『松本恵子探偵小説選』

 
「何でも思ったまま口にしたり行動したりする」「一人で旅立たせたらどんな頓狂な真似をするか知れない」オテンバの故をもって「ケイスケ」と呼ばれていた*1松本恵子の傑作選である。ほとんど「はいからさんが通る」の世界である。例えばこんな感じ:

私が白いレインコートを着て、白い雨靴をはいて出かけると不思議に雨があがってしまって陽がさしはじめ、銀座なんか歩くのが、はずかしいようなことになってしまう。といって、家を出るときに現に降っている雨を無視するわけにもいかない。

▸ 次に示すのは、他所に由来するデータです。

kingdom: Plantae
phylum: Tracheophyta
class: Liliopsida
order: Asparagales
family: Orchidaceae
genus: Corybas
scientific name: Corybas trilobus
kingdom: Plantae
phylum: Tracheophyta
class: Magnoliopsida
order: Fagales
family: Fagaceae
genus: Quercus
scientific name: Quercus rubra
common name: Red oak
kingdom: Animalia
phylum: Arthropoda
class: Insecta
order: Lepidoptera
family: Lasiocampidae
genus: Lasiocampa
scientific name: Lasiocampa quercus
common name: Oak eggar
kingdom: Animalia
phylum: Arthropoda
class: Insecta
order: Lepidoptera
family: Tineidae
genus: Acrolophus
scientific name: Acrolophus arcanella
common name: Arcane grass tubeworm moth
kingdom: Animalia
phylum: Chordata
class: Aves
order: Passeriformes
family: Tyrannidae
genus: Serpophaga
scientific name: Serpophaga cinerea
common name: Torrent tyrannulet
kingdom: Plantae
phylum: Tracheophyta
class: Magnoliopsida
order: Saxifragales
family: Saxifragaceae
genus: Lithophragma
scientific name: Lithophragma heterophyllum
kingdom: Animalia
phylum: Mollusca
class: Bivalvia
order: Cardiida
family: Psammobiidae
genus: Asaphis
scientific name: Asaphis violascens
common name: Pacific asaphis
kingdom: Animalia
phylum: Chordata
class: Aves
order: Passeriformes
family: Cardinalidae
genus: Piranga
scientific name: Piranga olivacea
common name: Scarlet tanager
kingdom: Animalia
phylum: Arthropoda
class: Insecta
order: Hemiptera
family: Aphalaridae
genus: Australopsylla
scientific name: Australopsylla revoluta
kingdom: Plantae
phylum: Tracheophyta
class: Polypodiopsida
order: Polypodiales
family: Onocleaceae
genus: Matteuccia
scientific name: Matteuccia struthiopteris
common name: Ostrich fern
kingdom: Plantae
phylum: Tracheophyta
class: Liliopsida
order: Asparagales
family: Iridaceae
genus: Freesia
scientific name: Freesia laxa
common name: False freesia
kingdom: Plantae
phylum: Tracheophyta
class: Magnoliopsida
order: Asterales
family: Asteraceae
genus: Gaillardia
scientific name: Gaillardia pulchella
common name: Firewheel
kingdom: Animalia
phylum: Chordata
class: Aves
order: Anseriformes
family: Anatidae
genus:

(「雨」p.126)

あるいは

「僕はアイスクリームを貰います」/「それじゃアイスクリーム五つに珈琲一つ!」/「あの、僕は珈琲だけでいいんです」/「いやな人! アイスクリーム三つは私が食べるのよ」
三つのアイスクリームは、驚くべき速度で万里子の唇に消えてしまった。
「さアこれでいい。では要件に取りかかりましょう[…] (赤い帽子 p.99)

探偵小説の中では異様な犯行動機(笑)を扱った「白い手」がベストだと思いました。随筆では、武林無想庵を簡素なスケッチで鮮やかに捉えた「鼠が食べてしまった原稿」が素晴らしかった。最後の一行は事実なのだろうが、いかにも無想庵らしくあまりに出来すぎているのがおかしい。